**PROBLEM**
Would you return each entry exactly as written, omitting any pictures?

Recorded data
------------------------------------------------------------

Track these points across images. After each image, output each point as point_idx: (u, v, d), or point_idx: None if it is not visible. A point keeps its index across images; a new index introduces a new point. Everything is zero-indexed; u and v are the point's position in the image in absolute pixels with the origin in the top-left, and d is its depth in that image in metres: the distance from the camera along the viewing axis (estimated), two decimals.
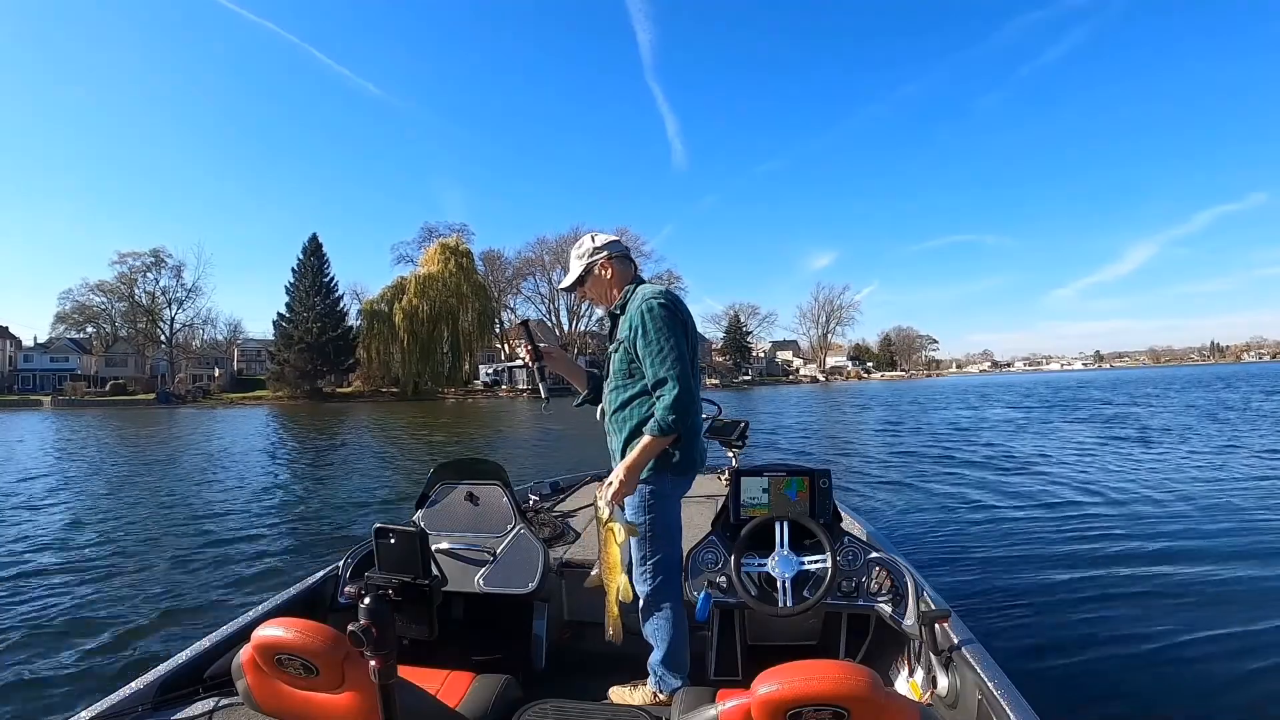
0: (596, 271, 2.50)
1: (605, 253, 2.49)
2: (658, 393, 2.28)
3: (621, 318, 2.45)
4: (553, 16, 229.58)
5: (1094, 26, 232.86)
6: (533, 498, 4.23)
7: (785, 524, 2.54)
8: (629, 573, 2.35)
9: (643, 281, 2.53)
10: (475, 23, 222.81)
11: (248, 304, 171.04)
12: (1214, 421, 18.03)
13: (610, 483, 2.24)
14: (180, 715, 1.86)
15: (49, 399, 55.36)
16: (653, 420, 2.26)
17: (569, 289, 2.57)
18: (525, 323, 2.72)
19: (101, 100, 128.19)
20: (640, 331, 2.30)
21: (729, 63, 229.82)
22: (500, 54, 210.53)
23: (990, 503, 8.19)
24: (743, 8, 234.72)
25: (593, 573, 2.30)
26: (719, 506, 2.82)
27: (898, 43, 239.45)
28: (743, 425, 3.96)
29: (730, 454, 3.99)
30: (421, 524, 2.90)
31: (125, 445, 19.44)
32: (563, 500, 4.45)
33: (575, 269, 2.52)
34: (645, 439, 2.26)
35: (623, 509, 2.28)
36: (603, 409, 2.57)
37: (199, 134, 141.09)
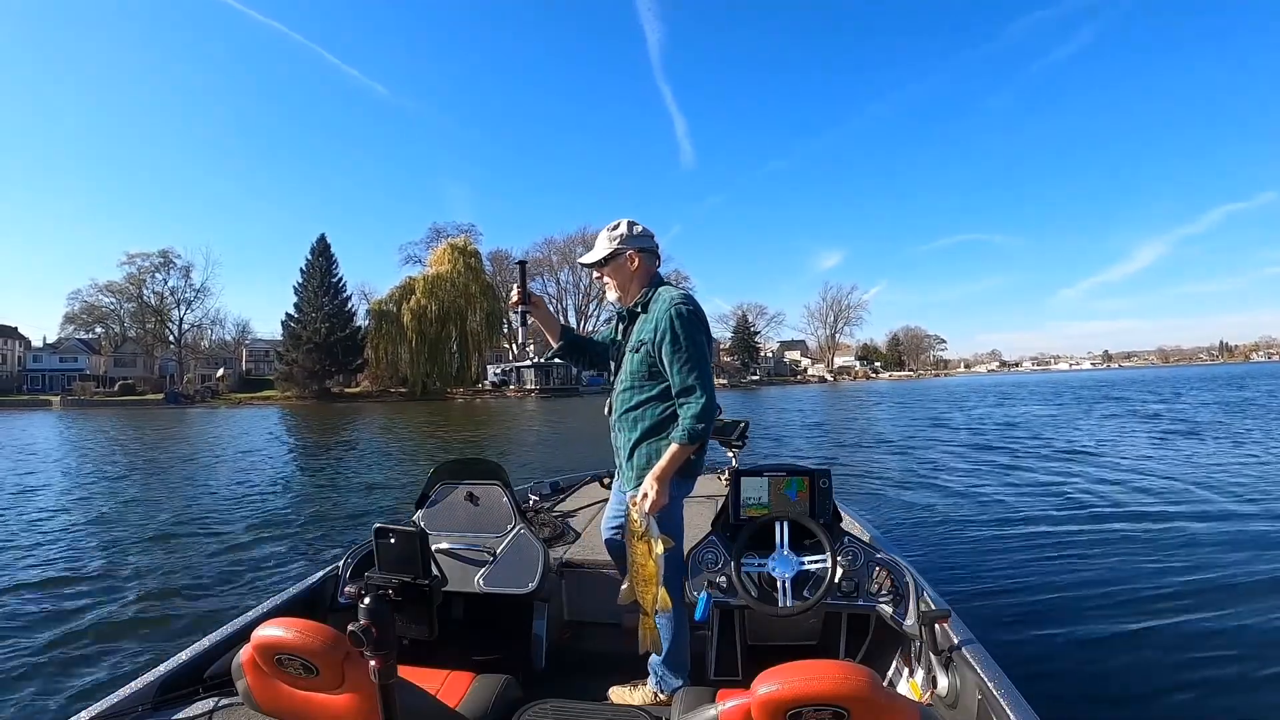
0: (623, 259, 2.47)
1: (638, 244, 2.47)
2: (684, 400, 2.28)
3: (642, 317, 2.43)
4: (561, 18, 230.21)
5: (1102, 25, 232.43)
6: (533, 498, 4.25)
7: (785, 524, 2.53)
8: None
9: (663, 282, 2.50)
10: (484, 25, 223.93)
11: (251, 304, 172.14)
12: (1231, 419, 17.96)
13: (645, 493, 2.22)
14: (180, 715, 1.86)
15: (58, 399, 55.76)
16: (680, 429, 2.25)
17: (589, 265, 2.53)
18: (522, 263, 2.71)
19: (101, 100, 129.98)
20: (669, 336, 2.28)
21: (735, 61, 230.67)
22: (508, 55, 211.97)
23: (991, 502, 8.16)
24: (749, 6, 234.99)
25: (624, 586, 2.27)
26: (719, 506, 2.81)
27: (903, 41, 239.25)
28: (743, 425, 3.96)
29: (730, 454, 3.99)
30: (421, 524, 2.90)
31: (131, 445, 19.56)
32: (563, 500, 4.47)
33: (603, 248, 2.47)
34: (673, 447, 2.25)
35: (656, 520, 2.24)
36: (610, 405, 2.56)
37: (201, 134, 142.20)
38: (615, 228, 2.48)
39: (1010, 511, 7.59)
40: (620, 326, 2.61)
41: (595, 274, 2.58)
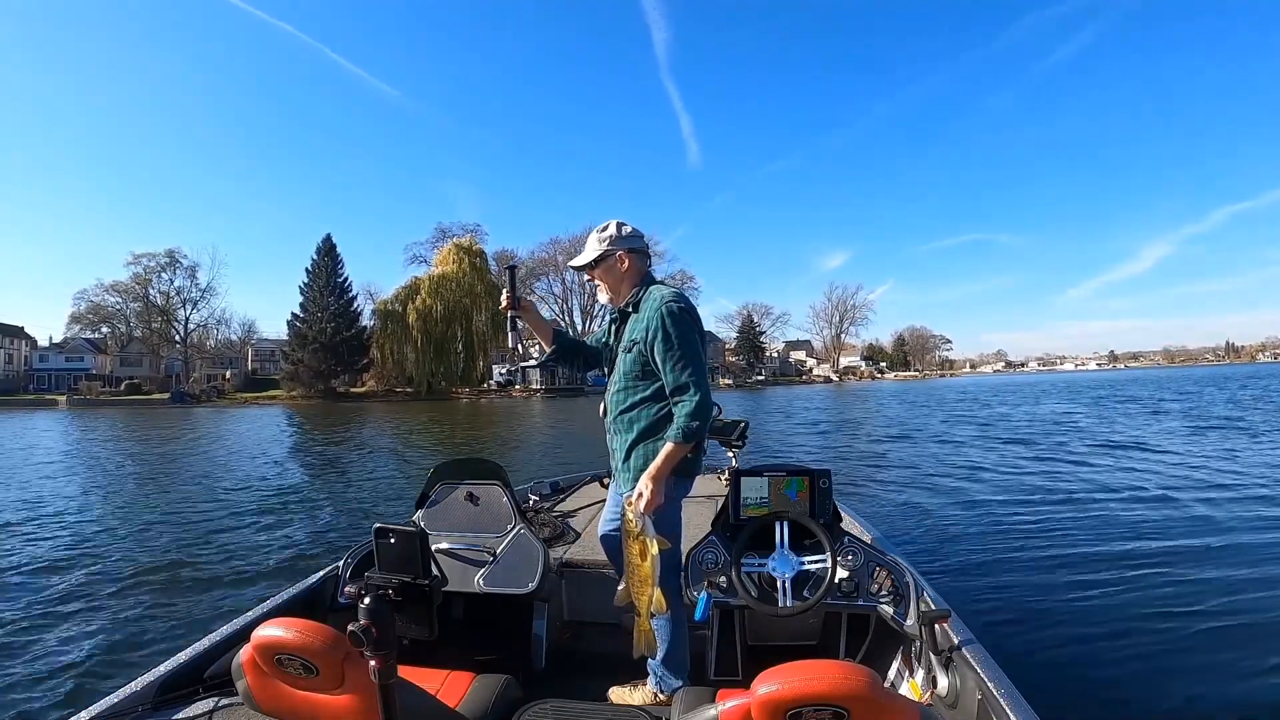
0: (613, 260, 2.46)
1: (627, 244, 2.46)
2: (678, 399, 2.27)
3: (634, 317, 2.43)
4: (563, 18, 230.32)
5: (1103, 25, 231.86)
6: (533, 498, 4.25)
7: (785, 524, 2.53)
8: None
9: (655, 281, 2.50)
10: (485, 25, 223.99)
11: (251, 304, 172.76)
12: (1234, 419, 17.89)
13: (640, 494, 2.20)
14: (180, 715, 1.87)
15: (64, 398, 55.93)
16: (675, 428, 2.24)
17: (580, 268, 2.53)
18: (511, 268, 2.71)
19: (101, 100, 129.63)
20: (660, 335, 2.27)
21: (738, 61, 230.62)
22: (510, 56, 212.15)
23: (991, 503, 8.15)
24: (751, 6, 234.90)
25: (620, 588, 2.27)
26: (719, 506, 2.81)
27: (904, 42, 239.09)
28: (743, 425, 3.95)
29: (730, 454, 3.99)
30: (421, 524, 2.90)
31: (136, 445, 19.62)
32: (563, 500, 4.47)
33: (592, 250, 2.47)
34: (669, 446, 2.24)
35: (653, 520, 2.22)
36: (604, 406, 2.55)
37: (202, 134, 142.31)
38: (604, 229, 2.48)
39: (1011, 512, 7.57)
40: (613, 327, 2.61)
41: (587, 276, 2.57)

------------------------------------------------------------

**EXERCISE RESPONSE**
Track these points across images. After each image, output each point as point_idx: (u, v, d), or point_idx: None if it is not visible. A point keeps its index across images; a new index introduces a new point. Everything is zero-indexed; u and v are the point's position in the image in absolute pixels with the origin in the top-left, and d is its depth in that image in metres: the distance from the camera along the viewing axis (estimated), two decimals.
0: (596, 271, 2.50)
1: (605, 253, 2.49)
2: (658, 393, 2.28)
3: (621, 318, 2.45)
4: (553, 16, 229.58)
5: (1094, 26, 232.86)
6: (533, 498, 4.23)
7: (785, 524, 2.54)
8: (629, 573, 2.35)
9: (643, 281, 2.53)
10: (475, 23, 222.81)
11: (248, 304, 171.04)
12: (1214, 421, 18.03)
13: (610, 483, 2.24)
14: (180, 715, 1.86)
15: (49, 399, 55.36)
16: (653, 420, 2.26)
17: (569, 289, 2.57)
18: (525, 323, 2.72)
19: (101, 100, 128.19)
20: (640, 331, 2.30)
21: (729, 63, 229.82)
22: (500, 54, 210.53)
23: (990, 503, 8.19)
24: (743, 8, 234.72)
25: (593, 573, 2.30)
26: (719, 506, 2.82)
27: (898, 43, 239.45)
28: (743, 425, 3.96)
29: (730, 454, 3.99)
30: (421, 524, 2.90)
31: (125, 445, 19.44)
32: (563, 500, 4.45)
33: (575, 269, 2.52)
34: (645, 439, 2.26)
35: (623, 509, 2.28)
36: (603, 409, 2.57)
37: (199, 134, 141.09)
0: (623, 259, 2.47)
1: (638, 244, 2.47)
2: (684, 400, 2.28)
3: (642, 317, 2.43)
4: (561, 18, 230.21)
5: (1102, 25, 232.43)
6: (533, 498, 4.25)
7: (785, 524, 2.53)
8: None
9: (663, 282, 2.50)
10: (484, 25, 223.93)
11: (251, 304, 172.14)
12: (1231, 419, 17.96)
13: (645, 493, 2.22)
14: (180, 715, 1.86)
15: (58, 399, 55.76)
16: (680, 429, 2.25)
17: (589, 265, 2.53)
18: (522, 263, 2.71)
19: (101, 100, 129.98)
20: (669, 336, 2.28)
21: (735, 61, 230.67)
22: (508, 55, 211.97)
23: (991, 502, 8.16)
24: (749, 6, 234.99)
25: (624, 586, 2.27)
26: (719, 506, 2.81)
27: (903, 41, 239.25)
28: (743, 425, 3.96)
29: (730, 454, 3.99)
30: (421, 524, 2.90)
31: (131, 445, 19.56)
32: (563, 500, 4.47)
33: (603, 248, 2.47)
34: (673, 447, 2.25)
35: (656, 520, 2.24)
36: (610, 405, 2.56)
37: (201, 134, 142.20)
38: (615, 228, 2.48)
39: (1010, 511, 7.59)
40: (620, 326, 2.61)
41: (595, 274, 2.58)
0: (613, 260, 2.46)
1: (627, 244, 2.46)
2: (678, 399, 2.27)
3: (634, 317, 2.43)
4: (563, 18, 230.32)
5: (1103, 25, 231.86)
6: (533, 498, 4.25)
7: (785, 524, 2.53)
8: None
9: (655, 281, 2.50)
10: (485, 25, 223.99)
11: (251, 304, 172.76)
12: (1234, 419, 17.89)
13: (640, 494, 2.20)
14: (180, 715, 1.87)
15: (64, 398, 55.93)
16: (675, 428, 2.24)
17: (580, 268, 2.53)
18: (511, 268, 2.71)
19: (101, 100, 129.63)
20: (660, 335, 2.27)
21: (738, 61, 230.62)
22: (510, 56, 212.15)
23: (991, 503, 8.15)
24: (751, 6, 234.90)
25: (620, 588, 2.27)
26: (719, 506, 2.81)
27: (904, 42, 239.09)
28: (743, 425, 3.95)
29: (730, 454, 3.99)
30: (421, 524, 2.90)
31: (136, 445, 19.62)
32: (563, 500, 4.47)
33: (592, 250, 2.47)
34: (669, 446, 2.24)
35: (653, 520, 2.22)
36: (604, 406, 2.55)
37: (202, 134, 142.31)
38: (604, 229, 2.48)
39: (1011, 512, 7.57)
40: (613, 327, 2.61)
41: (587, 276, 2.57)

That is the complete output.